Work to be completed: In the records below, find each line containing the word "titlebar" and copy it.

Dataset entries:
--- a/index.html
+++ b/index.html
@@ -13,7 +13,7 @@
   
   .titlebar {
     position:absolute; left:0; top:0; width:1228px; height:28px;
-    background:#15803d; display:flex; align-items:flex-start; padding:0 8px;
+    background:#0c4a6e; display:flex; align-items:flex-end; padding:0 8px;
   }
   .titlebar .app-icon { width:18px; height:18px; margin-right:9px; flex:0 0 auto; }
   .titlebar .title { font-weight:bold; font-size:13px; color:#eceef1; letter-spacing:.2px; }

--

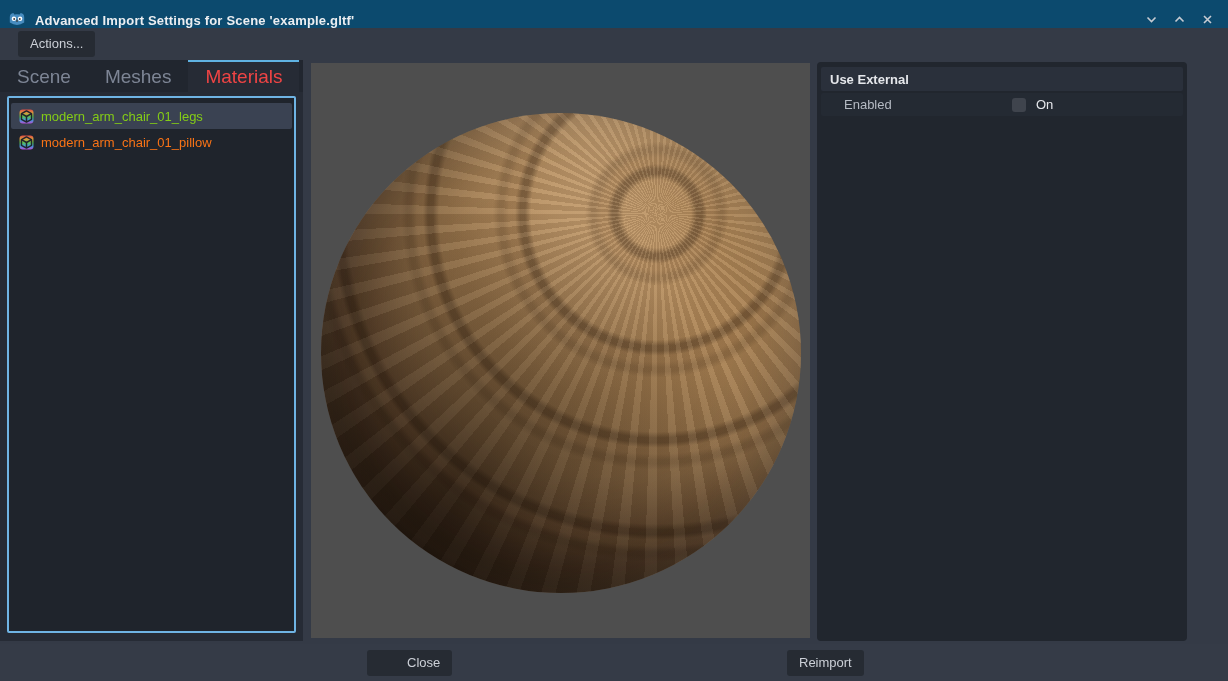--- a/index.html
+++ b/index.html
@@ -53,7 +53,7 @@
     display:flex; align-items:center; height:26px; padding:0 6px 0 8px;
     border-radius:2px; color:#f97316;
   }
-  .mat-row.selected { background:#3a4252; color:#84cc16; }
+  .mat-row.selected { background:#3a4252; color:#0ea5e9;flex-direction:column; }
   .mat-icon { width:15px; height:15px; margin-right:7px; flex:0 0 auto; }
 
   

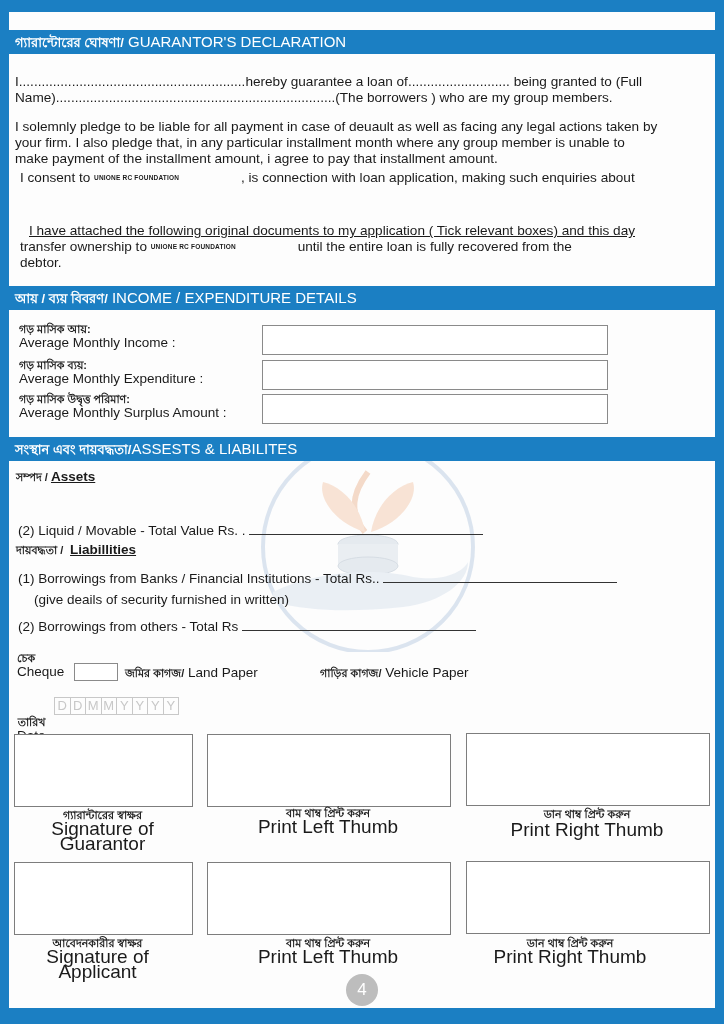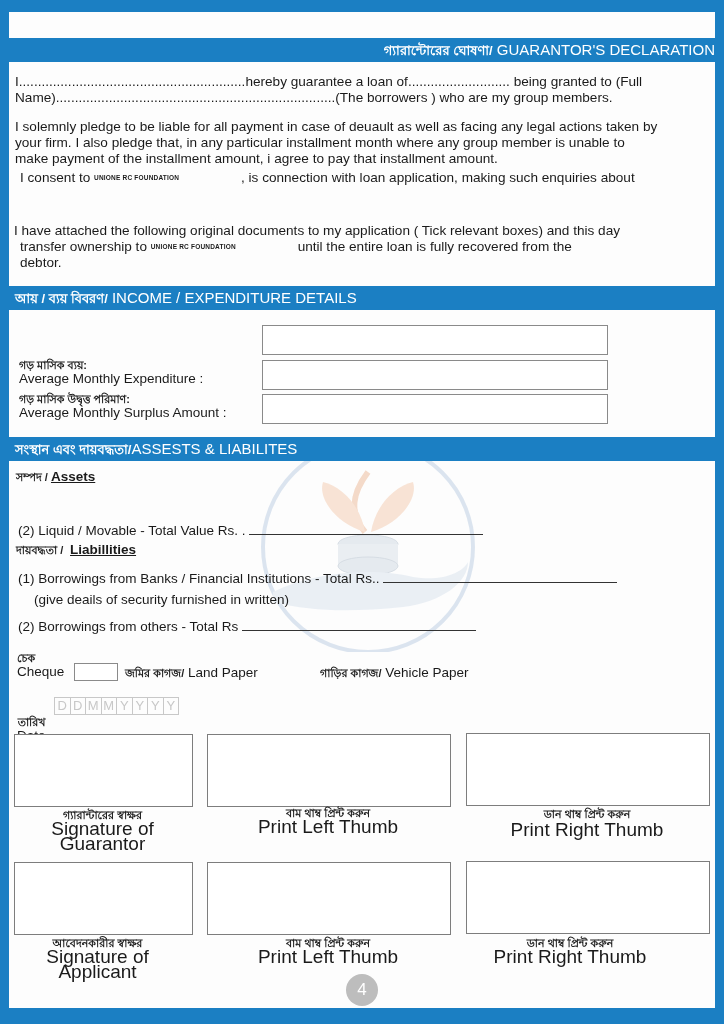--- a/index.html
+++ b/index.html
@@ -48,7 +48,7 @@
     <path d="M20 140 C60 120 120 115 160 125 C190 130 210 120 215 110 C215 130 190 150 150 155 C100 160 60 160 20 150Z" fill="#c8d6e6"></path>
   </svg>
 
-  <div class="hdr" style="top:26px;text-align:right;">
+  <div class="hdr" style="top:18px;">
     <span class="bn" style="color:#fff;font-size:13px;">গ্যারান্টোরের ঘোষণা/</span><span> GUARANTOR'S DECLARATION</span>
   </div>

Exercise result:
   .titlebar {
   .titlebar .app-icon { width:18px; height:18px; margin-right:9px; flex:0 0 auto; }
   .titlebar .title { font-weight:bold; font-size:13px; color:#eceef1; letter-spacing:.2px; }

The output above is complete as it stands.